(Excerpts from a dataset)
—————
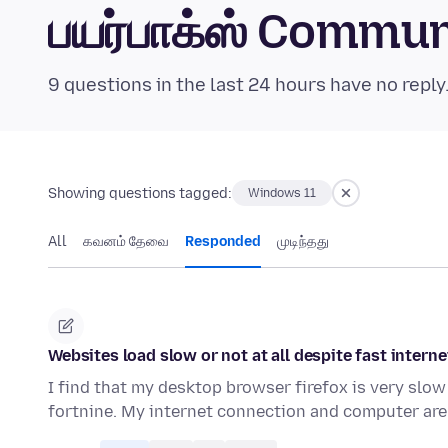
பயர்பாக்ஸ் Commu
9 questions in the last 24 hours have no reply
Showing questions tagged:
Windows 11
All
கவனம் தேவை
Responded
முடிந்தது
Websites load slow or not at all despite fast intern
I find that my desktop browser firefox is very slow 
fortnine. My internet connection and computer are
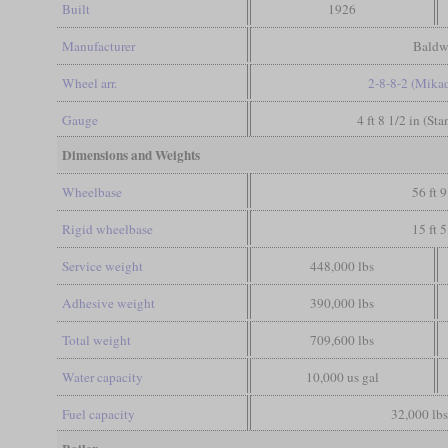
Built
1926
Manufacturer
Baldw
Wheel arr.
2-8-8-2 (Mika
Gauge
4 ft 8 1/2 in (St
Dimensions and Weights
Wheelbase
56 ft 9
Rigid wheelbase
15 ft 5
Service weight
448,000 lbs
Adhesive weight
390,000 lbs
Total weight
709,600 lbs
Water capacity
10,000 us gal
Fuel capacity
32,000 lbs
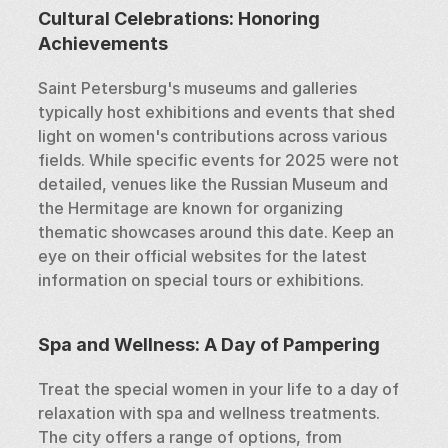
Cultural Celebrations: Honoring 
Achievements
Saint Petersburg's museums and galleries 
typically host exhibitions and events that shed 
light on women's contributions across various 
fields. While specific events for 2025 were not 
detailed, venues like the Russian Museum and 
the Hermitage are known for organizing 
thematic showcases around this date. Keep an 
eye on their official websites for the latest 
information on special tours or exhibitions.
Spa and Wellness: A Day of Pampering
Treat the special women in your life to a day of 
relaxation with spa and wellness treatments. 
The city offers a range of options, from 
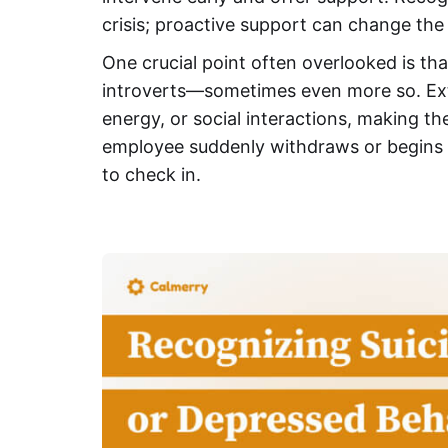
crisis; proactive support can change the
One crucial point often overlooked is tha
introverts—sometimes even more so. Ext
energy, or social interactions, making the
employee suddenly withdraws or begins ex
to check in.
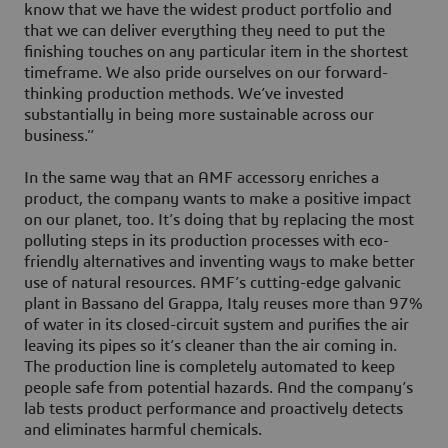
know that we have the widest product portfolio and
that we can deliver everything they need to put the
finishing touches on any particular item in the shortest
timeframe. We also pride ourselves on our forward-
thinking production methods. We’ve invested
substantially in being more sustainable across our
business.”
In the same way that an AMF accessory enriches a
product, the company wants to make a positive impact
on our planet, too. It’s doing that by replacing the most
polluting steps in its production processes with eco-
friendly alternatives and inventing ways to make better
use of natural resources. AMF’s cutting-edge galvanic
plant in Bassano del Grappa, Italy reuses more than 97%
of water in its closed-circuit system and purifies the air
leaving its pipes so it’s cleaner than the air coming in.
The production line is completely automated to keep
people safe from potential hazards. And the company’s
lab tests product performance and proactively detects
and eliminates harmful chemicals.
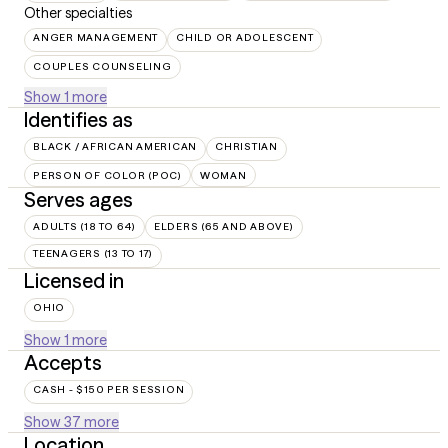
Other specialties
ANGER MANAGEMENT
CHILD OR ADOLESCENT
COUPLES COUNSELING
Show 1 more
Identifies as
BLACK / AFRICAN AMERICAN
CHRISTIAN
PERSON OF COLOR (POC)
WOMAN
Serves ages
ADULTS (18 TO 64)
ELDERS (65 AND ABOVE)
TEENAGERS (13 TO 17)
Licensed in
OHIO
Show 1 more
Accepts
CASH - $150 PER SESSION
Show 37 more
Location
—————
» **Instructions for the task**
For this exercise, transcribe exactly the part of the records above that opens with the line containing "Service weight" and closes with the one containing "thematic showcases around this date. Keep an". Pictures are not part of the copy.

» **Completed exercise**
Service weight
448,000 lbs
Adhesive weight
390,000 lbs
Total weight
709,600 lbs
Water capacity
10,000 us gal
Fuel capacity
32,000 lbs
Cultural Celebrations: Honoring 
Achievements
Saint Petersburg's museums and galleries 
typically host exhibitions and events that shed 
light on women's contributions across various 
fields. While specific events for 2025 were not 
detailed, venues like the Russian Museum and 
the Hermitage are known for organizing 
thematic showcases around this date. Keep an 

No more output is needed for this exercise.